Which you can configure in your Service Clients with:

var client = new JsonServiceClient(BaseUrl) { BearerToken = token };

So if you’re thinking about Stateless Sessions I’d recommend that you consider encapsulating them in JWT’s since it’s a popular industry standard format and there’s already a lot of support for them in ServiceStack and Service Clients.

Yep. Totally on board with JWT’s as a session less way for our services to talk to our clients internally.
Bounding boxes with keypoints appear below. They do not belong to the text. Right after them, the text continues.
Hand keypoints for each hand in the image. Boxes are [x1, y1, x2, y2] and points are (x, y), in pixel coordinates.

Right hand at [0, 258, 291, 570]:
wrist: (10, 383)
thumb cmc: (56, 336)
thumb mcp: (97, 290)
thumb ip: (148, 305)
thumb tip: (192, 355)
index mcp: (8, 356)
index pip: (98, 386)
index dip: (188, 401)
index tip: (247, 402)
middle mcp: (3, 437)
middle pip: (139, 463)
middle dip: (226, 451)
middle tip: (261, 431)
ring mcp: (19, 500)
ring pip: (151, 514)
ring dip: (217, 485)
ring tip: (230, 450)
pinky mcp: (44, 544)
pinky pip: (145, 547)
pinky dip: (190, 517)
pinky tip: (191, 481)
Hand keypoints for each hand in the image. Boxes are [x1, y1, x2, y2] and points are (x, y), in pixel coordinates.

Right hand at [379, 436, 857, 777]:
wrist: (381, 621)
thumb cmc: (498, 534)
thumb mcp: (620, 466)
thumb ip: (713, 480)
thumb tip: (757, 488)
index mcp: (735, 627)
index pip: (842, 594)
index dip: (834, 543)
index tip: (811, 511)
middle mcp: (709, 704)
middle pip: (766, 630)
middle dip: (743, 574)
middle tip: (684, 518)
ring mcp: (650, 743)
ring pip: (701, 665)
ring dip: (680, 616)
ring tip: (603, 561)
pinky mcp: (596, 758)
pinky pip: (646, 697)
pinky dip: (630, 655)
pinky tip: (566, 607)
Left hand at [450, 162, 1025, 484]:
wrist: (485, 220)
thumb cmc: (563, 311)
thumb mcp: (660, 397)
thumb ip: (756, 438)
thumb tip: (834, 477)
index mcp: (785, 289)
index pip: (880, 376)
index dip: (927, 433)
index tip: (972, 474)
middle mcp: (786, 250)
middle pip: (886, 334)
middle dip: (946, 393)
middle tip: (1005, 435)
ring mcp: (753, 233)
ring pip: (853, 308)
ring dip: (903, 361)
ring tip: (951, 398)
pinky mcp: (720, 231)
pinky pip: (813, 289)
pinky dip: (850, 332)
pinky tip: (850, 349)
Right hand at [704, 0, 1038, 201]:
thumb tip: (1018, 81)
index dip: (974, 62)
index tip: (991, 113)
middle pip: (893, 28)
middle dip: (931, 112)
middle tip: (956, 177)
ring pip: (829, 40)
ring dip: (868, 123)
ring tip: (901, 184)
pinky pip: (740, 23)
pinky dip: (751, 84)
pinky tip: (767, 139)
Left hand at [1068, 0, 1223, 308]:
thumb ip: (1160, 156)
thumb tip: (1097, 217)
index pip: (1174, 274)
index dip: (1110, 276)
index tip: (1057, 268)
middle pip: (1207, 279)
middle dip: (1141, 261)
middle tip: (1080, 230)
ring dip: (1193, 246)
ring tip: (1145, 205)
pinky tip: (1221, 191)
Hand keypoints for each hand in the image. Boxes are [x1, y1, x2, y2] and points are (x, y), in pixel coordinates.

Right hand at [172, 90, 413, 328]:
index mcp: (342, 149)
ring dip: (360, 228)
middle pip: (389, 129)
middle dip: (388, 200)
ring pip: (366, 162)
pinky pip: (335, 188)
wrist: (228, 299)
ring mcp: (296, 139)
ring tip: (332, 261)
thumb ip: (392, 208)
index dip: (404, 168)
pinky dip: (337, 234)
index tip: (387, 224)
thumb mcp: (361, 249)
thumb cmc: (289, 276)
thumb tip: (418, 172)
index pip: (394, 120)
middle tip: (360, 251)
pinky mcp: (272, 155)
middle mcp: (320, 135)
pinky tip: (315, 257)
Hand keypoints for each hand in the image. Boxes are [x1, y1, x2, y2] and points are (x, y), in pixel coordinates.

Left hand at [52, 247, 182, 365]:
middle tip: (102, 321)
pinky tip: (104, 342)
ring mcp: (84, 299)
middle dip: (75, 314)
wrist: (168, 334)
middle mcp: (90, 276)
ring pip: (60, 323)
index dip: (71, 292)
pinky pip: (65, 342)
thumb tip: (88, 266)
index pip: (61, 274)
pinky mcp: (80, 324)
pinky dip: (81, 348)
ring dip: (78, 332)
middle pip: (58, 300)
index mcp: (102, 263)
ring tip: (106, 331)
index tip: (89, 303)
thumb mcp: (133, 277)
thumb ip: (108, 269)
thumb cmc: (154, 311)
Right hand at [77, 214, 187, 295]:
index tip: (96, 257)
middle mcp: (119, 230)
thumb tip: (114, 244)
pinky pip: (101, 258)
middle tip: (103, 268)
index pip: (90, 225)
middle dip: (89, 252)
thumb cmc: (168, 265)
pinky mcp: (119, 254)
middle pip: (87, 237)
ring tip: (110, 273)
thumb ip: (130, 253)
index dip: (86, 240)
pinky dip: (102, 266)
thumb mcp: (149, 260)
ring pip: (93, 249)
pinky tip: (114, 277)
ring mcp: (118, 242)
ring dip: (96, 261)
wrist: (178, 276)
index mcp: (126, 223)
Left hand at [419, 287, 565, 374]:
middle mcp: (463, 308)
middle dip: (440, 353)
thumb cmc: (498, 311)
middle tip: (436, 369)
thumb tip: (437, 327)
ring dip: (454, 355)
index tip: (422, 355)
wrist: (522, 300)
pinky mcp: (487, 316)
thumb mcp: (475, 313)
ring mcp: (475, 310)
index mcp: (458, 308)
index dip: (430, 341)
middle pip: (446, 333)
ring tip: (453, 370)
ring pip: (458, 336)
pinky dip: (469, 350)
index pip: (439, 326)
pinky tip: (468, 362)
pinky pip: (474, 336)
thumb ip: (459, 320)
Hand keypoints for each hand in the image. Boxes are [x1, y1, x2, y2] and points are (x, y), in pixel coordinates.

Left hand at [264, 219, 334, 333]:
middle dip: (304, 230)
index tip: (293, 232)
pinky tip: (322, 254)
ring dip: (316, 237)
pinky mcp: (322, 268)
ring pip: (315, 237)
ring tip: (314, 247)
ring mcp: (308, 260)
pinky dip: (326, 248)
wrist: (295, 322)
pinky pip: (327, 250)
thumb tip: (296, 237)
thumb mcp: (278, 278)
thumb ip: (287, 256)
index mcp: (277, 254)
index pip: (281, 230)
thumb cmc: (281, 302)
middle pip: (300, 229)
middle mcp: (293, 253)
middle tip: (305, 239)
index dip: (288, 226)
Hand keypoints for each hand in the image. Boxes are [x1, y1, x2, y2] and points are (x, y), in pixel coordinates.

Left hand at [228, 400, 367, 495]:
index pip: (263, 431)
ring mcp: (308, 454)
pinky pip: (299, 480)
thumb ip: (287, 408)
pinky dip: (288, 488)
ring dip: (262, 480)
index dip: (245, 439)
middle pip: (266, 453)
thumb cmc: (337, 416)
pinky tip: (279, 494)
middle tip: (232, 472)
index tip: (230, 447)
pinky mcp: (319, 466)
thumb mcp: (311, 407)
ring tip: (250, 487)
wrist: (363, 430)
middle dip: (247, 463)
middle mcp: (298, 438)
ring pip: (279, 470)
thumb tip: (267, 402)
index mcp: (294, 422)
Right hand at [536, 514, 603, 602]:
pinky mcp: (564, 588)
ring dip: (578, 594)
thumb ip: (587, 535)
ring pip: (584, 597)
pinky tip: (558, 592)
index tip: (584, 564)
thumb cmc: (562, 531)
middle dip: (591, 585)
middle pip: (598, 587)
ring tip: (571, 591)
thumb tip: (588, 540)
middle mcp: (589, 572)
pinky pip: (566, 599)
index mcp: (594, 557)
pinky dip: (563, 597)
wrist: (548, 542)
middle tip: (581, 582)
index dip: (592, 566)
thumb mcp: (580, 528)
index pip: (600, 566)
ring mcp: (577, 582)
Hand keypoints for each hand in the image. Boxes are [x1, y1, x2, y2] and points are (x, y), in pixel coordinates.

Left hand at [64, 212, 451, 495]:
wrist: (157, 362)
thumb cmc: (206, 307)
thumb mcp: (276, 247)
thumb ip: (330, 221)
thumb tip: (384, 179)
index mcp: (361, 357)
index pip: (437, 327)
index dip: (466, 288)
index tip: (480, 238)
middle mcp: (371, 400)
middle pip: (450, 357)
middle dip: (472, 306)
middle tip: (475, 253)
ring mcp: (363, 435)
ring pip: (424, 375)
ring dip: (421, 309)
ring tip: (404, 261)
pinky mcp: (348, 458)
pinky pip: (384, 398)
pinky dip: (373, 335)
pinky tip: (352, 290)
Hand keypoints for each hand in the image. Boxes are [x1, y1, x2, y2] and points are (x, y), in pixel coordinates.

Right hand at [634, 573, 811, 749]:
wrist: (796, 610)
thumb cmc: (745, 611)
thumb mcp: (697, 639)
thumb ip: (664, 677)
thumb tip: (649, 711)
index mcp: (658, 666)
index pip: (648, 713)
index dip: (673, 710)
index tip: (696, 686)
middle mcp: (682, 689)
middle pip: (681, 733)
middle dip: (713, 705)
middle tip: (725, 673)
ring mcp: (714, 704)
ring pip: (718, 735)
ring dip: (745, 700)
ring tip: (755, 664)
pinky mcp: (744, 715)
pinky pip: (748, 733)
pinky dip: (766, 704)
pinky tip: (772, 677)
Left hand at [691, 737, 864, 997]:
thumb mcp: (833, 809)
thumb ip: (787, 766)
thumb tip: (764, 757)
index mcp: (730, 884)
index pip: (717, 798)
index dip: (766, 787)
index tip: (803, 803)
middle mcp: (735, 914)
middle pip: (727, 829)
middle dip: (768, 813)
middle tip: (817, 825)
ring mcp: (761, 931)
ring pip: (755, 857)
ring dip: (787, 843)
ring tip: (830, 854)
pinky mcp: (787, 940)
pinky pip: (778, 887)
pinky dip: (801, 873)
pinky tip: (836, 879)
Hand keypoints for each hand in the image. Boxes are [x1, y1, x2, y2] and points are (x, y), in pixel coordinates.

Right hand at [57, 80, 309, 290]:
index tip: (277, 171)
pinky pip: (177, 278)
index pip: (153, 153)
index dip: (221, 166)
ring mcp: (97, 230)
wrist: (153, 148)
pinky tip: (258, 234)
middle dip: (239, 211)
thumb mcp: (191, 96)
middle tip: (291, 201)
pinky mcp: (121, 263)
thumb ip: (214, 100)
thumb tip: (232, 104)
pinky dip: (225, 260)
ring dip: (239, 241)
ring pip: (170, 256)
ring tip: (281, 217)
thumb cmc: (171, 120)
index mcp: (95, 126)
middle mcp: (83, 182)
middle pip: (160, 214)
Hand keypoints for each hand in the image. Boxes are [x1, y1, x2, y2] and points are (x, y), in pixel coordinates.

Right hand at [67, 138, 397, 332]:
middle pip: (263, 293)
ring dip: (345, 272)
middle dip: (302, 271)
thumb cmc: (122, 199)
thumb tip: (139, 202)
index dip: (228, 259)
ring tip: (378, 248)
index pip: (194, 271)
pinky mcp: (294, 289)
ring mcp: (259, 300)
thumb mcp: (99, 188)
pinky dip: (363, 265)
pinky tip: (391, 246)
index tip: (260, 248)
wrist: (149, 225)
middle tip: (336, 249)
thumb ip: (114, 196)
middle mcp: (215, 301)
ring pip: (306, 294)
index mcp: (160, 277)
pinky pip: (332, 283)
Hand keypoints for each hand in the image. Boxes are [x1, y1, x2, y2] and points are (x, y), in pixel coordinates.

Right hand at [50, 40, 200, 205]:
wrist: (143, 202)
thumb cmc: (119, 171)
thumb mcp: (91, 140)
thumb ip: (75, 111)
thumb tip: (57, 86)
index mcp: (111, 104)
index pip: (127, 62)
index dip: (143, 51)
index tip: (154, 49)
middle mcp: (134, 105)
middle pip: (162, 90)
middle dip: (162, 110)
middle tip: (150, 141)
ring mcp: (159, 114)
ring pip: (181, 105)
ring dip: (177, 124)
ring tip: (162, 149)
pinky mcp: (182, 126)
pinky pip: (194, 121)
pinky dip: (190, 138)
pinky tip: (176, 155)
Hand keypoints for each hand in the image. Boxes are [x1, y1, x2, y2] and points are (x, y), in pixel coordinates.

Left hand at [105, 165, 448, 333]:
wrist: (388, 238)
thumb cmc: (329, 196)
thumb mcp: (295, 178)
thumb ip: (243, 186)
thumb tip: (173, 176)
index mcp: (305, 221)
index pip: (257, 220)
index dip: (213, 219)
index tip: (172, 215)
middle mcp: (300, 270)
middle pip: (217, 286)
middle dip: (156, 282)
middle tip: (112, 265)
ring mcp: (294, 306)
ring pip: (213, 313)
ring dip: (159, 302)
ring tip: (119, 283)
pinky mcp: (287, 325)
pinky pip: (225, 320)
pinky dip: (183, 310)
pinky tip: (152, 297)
Externally however, our partners are using OAuth2 access tokens.

You don’t need to sell me the benefits of session-less exchanges, we’ve already been running with those benefits across all our services. However, now that we have gone to using the AuthFeature We still need to support our legacy, and we need a provider that is session-less but supports OAuth ‘access_token’

This is what I would like to do.

  1. Rename our custom OAuthAccessTokenAuthProviderto OAuthAccessTokenAuthProviderReaderso the intent is clear, on what it does, in line with the JWTAuthProviderReader.
  2. Prevent our provider sending any session cookies to a client. They will never be needed, and we don’t want our clients using them to bypass the (pre)authentication of the access_token in the Bearer token each and every time they call back (they must always present the access_token).
  3. Then, we can upgrade our AuthZServer to issue JWT tokens (as well as supporting access_token at a dedicated endpoint), and we use JWT’s and sessions internally in our clients and services. We can offer JWT to our external partners too.

On point 2, how would we prevent session cookies being sent back to the client, when our OAuthAccessTokenAuthProvider is called at PreAuthenticate (then Authenticate)? Given that we still need the [Authenticate]and [RequireAnyRoles] to still work for the current request?

I see that the JwtAuthProviderReader does not call Authenticate but it does set the Session using relevant lines like these: (JWTAuthProviderReader)

var sessionId = jwtPayload.GetValue("jid", SessionExtensions.CreateRandomSessionId);
var session = SessionFeature.CreateNewSession(req, sessionId);


if (PopulateSessionFilter != null)
    PopulateSessionFilter(session, jwtPayload, req);

HostContext.AppHost.OnSessionFilter(session, sessionId);
req.Items[Keywords.Session] = session;

Is that how to stop the cookies going to the client?

Yeah I was trying to say you could do both with the approach Gistlyn does which embeds the Github OAuth token in JWT which is created after OAuth redirect back after a successful login. But yeah you can also take care of populating the User Session with a custom impl.

No, the Session Cookies are added by the SessionFeature which can be disabled with:

SetConfig(new HostConfig {
    AllowSessionCookies = false

This seems to be a global thing that will affect all providers. I want to avoid side-effects for the services that don’t opt to use my authprovider.

Is there a more local alternative that I can do just when my authprovider is used? i.e. something I can do or setup in the PreAuthenticate of my AuthProvider, but only if my AuthProvider is used, otherwise don’t affect sessions at all. If in the future we use multiple AuthProviders and some use session, but mine doesn’t I don’t want to cause issues with them.

(I still need [Authenicate] and [RequiresAnyRoles] to work during the current request).

Over here: v4.0.60 Release Notes it says

By default all IAuthWithRequest Auth Providers no longer persist the Users Session in the Cache.

Doesn’t that mean that they don’t send session cookies as well? or is that another thing entirely?

I was expecting that if I implemented an MyCustomAuthProvider : AuthProvider, IAuthWithRequest just like the JWTAuthProviderReader that I would not get any session stored and no session cookies. Hence the confusion.